Stored data =

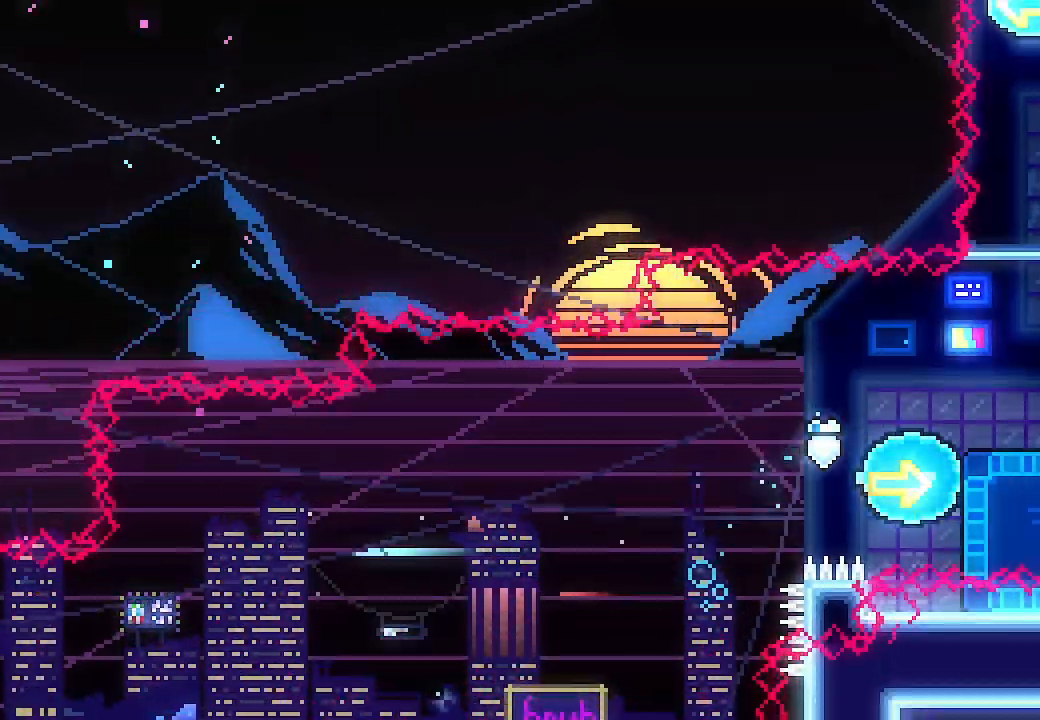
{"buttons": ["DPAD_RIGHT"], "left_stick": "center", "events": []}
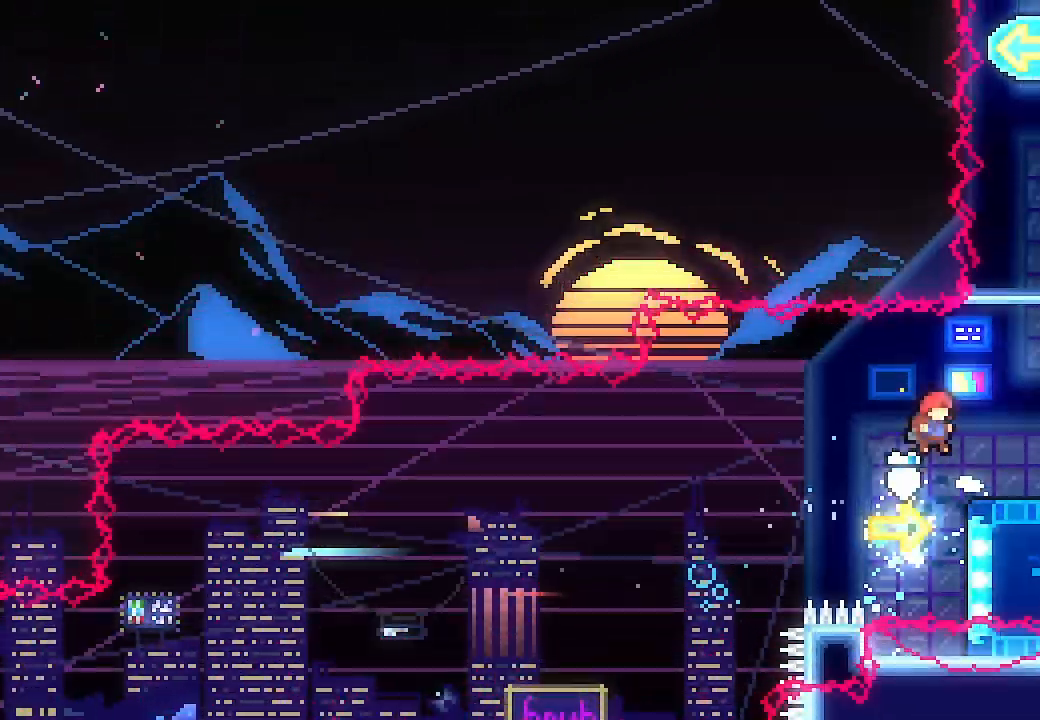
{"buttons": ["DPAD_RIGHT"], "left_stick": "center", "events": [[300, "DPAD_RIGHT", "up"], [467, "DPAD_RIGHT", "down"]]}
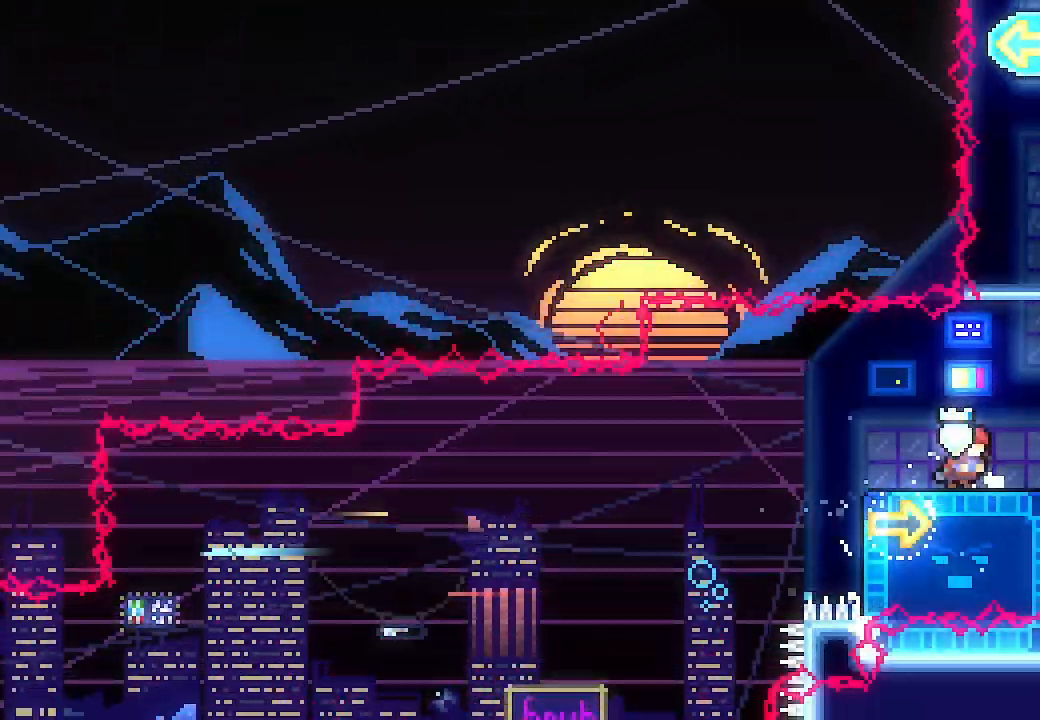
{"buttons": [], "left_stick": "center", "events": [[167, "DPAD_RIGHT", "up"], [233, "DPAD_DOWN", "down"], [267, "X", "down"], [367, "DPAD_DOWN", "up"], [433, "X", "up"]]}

What you will do = Copy every line of the listing where the word "down" appears.

Task solution =
{"buttons": ["DPAD_RIGHT"], "left_stick": "center", "events": [[300, "DPAD_RIGHT", "up"], [467, "DPAD_RIGHT", "down"]]}
{"buttons": [], "left_stick": "center", "events": [[167, "DPAD_RIGHT", "up"], [233, "DPAD_DOWN", "down"], [267, "X", "down"], [367, "DPAD_DOWN", "up"], [433, "X", "up"]]}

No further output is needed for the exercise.